Do We Need a Physics of ‘Passage’?

10 — 14 December, 2012 :: Vineyard Hotel & Spa, Capetown, South Africa

Current list of participants (*=provisional)

Philosophers: David Albert, Christophe Bouton, David Braddon-Mitchell, Jeremy Butterfield, Christoph Hoerl, *Luciano Floridi, Rick Grush, Nick Huggett, Kristie Miller, Wayne Myrvold, Huw Price, Dean Rickles, Don Ross, Jos Uffink.

Physicists:
Edward Anderson, Fay Dowker, Avshalom Elitzur, George Ellis, Daniele Oriti, Carlo Rovelli, Rafael Sorkin.

Psychologists & linguists:
Alex Holcombe, Teresa McCormack, Kia Nobre, Chris Sinha.

Program

The final program (now with abstracts) is available here.

Themes

Twentieth century physics is often thought to have established that there is no distinction between past, present and future, no flow of time, and no fundamental direction of time. This viewpoint — the Block Universe, as it is sometimes called — is reflected in remarks such as the following:

We physicists know that the distinction between past, present and future is only a stubbornly persistent illusion. (Einstein)

The objective world simply is, it does not happen. Only to the gaze of my consciousness, crawling upward along the world-line of my body, does a section of the world come to life as a fleeting image in space which continuously changes in time. (Weyl)

For the universe, the two directions of time are indistinguishable, just as in space there is no up and down. (Boltzmann)

However, the Block Universe view is under challenge from within physics, from theorists such as George Ellis, Lee Smolin and Chris Fuchs, who believe that in leaving out these elements, physics is missing something essential.

Thus there is a disagreement within physics about the proper aims of physics, in the case of the study of time. We believe that this is a clear case in which in order the resolve the disagreement within physics, we need to step back from physics and consider the question of 'what belongs where' in the study of time from a broader interdisciplinary perspective—informed, among other things, by expertise from the psychology of temporal perception and from the metaphysics of time.

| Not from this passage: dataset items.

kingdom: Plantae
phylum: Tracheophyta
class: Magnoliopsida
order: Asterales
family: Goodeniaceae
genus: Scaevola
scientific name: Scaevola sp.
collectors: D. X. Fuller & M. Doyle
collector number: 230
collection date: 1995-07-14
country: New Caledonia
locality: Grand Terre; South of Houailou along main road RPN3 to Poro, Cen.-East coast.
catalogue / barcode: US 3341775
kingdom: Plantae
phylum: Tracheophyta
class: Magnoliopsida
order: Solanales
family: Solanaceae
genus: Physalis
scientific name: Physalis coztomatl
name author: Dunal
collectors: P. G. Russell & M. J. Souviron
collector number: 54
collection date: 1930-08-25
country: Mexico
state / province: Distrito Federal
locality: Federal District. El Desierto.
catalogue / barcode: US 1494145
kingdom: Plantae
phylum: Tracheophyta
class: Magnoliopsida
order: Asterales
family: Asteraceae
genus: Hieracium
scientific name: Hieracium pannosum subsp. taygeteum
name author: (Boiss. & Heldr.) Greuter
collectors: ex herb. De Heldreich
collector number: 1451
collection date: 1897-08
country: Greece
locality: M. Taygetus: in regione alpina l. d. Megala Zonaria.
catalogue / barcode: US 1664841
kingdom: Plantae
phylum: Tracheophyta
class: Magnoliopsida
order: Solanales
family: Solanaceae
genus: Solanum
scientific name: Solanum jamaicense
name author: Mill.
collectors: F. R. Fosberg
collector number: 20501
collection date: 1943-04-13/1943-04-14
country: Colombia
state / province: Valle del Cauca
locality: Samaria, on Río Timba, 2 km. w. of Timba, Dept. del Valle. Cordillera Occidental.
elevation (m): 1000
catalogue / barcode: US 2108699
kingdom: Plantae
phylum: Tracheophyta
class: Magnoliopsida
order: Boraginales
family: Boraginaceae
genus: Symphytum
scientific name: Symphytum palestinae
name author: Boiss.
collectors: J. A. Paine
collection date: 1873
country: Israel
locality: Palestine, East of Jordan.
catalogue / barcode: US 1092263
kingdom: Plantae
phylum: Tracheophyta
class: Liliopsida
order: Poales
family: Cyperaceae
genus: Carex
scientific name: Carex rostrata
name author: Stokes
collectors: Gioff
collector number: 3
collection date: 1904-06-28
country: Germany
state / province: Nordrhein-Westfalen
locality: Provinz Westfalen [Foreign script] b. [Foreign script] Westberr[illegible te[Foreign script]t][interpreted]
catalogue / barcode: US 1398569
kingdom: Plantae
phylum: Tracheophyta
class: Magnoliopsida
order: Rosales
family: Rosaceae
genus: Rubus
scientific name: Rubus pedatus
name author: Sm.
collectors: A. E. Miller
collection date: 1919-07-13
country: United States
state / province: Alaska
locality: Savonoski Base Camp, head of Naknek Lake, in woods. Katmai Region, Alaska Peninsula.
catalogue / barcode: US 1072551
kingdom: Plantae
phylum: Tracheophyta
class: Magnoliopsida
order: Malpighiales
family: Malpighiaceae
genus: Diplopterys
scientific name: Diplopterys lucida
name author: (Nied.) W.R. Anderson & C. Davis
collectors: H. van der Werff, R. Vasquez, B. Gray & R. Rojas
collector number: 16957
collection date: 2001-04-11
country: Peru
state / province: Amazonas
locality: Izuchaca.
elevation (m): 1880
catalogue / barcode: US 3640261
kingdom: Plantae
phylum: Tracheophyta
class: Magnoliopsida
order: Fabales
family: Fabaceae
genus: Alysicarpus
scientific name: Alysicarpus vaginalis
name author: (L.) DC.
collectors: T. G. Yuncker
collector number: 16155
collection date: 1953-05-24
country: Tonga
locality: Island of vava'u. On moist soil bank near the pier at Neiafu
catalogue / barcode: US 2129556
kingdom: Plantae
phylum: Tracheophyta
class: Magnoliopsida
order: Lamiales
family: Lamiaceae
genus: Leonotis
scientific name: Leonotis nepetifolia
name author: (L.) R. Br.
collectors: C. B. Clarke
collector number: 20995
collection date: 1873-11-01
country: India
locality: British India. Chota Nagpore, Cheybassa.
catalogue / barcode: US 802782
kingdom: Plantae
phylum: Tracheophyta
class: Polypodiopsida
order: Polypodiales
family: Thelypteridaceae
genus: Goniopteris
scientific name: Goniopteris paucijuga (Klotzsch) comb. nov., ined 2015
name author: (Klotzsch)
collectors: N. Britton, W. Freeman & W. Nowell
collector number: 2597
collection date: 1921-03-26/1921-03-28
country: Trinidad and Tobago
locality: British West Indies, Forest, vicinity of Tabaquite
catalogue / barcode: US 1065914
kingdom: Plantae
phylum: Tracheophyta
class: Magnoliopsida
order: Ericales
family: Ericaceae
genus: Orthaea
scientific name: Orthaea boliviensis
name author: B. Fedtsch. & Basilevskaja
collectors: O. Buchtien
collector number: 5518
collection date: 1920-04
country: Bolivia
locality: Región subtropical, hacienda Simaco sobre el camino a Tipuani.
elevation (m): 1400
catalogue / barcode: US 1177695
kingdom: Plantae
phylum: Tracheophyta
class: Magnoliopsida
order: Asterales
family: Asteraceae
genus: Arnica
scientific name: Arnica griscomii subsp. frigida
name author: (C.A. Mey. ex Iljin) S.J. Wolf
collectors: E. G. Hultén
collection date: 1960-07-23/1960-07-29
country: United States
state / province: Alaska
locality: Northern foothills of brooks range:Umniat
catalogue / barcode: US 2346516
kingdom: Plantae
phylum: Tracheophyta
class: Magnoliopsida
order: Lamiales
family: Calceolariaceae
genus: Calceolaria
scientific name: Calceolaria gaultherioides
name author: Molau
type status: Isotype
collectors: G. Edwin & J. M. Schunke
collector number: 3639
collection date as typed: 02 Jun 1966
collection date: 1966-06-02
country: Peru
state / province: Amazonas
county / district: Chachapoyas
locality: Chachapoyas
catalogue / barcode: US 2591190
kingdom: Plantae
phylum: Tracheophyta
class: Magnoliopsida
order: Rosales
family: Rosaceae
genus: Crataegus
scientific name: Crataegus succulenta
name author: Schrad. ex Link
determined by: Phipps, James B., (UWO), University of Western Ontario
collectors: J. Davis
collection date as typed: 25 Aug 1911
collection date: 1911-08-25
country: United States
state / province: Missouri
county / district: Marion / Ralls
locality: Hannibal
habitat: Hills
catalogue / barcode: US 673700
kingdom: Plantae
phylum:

The human experience of time has long been held to provide the strongest evidence that the passage of time is objectively real, and therefore the kind of thing that should be studied by physics. Thus Eddington (1927), for example, concluded that "consciousness, looking out through a private door, can learn by direct insight an underlying character of the world which physical measurements do not betray." Similarly, resistance on the part of some philosophers to the Block Universe model is often motivated by salient characteristics of experience. It is argued that time seems to pass and the present feels qualitatively very different from the past and the future.

However, phenomenology may not be a direct reflection of reality. Diverse evidence indicates that experience arises from the workings of the brain. As a biologically evolved product, the brain has adaptive representations of reality, which are usually simplifications and often profoundly distorted, as in the case of visual illusions. Illusions provide clues to the underlying representations and mechanisms involved. In the last few decades, psychological and neuroscientific research has revealed more and more temporal illusions. These illusions can do much to undermine otherwise-strong feelings about the correspondence between subjective and objective time.

This conference aims bring this knowledge from psychology together with philosophy and physics, in the form of experts from all sides. We will focus on the question Do We Need a Physics of 'Passage'?, aiming to clarify the arguments on both sides of the case, and to reach as much agreement as possible on an agenda for settling the issue, one way or the other.

We want to do as much as we can to answer questions, not merely to raise and discuss them. We want to move the whole debate forward. What that progress needs, we believe, is clarity about the issues, and access to expertise from all the disciplines that turn out to be relevant, in the light of that insight. Our goal is to assemble that expertise, and give it the kind of agenda that makes progress possible.

Organisation &  sponsorship

This conference is generously supported by the John Templeton Foundation, as part of the project New Agendas for the Study of Time. It is organised by Alex Holcombe, Kristie Miller, Huw Price and Dean Rickles of the Centre for Time, University of Sydney, in conjunction with Professor George Ellis, University of Capetown.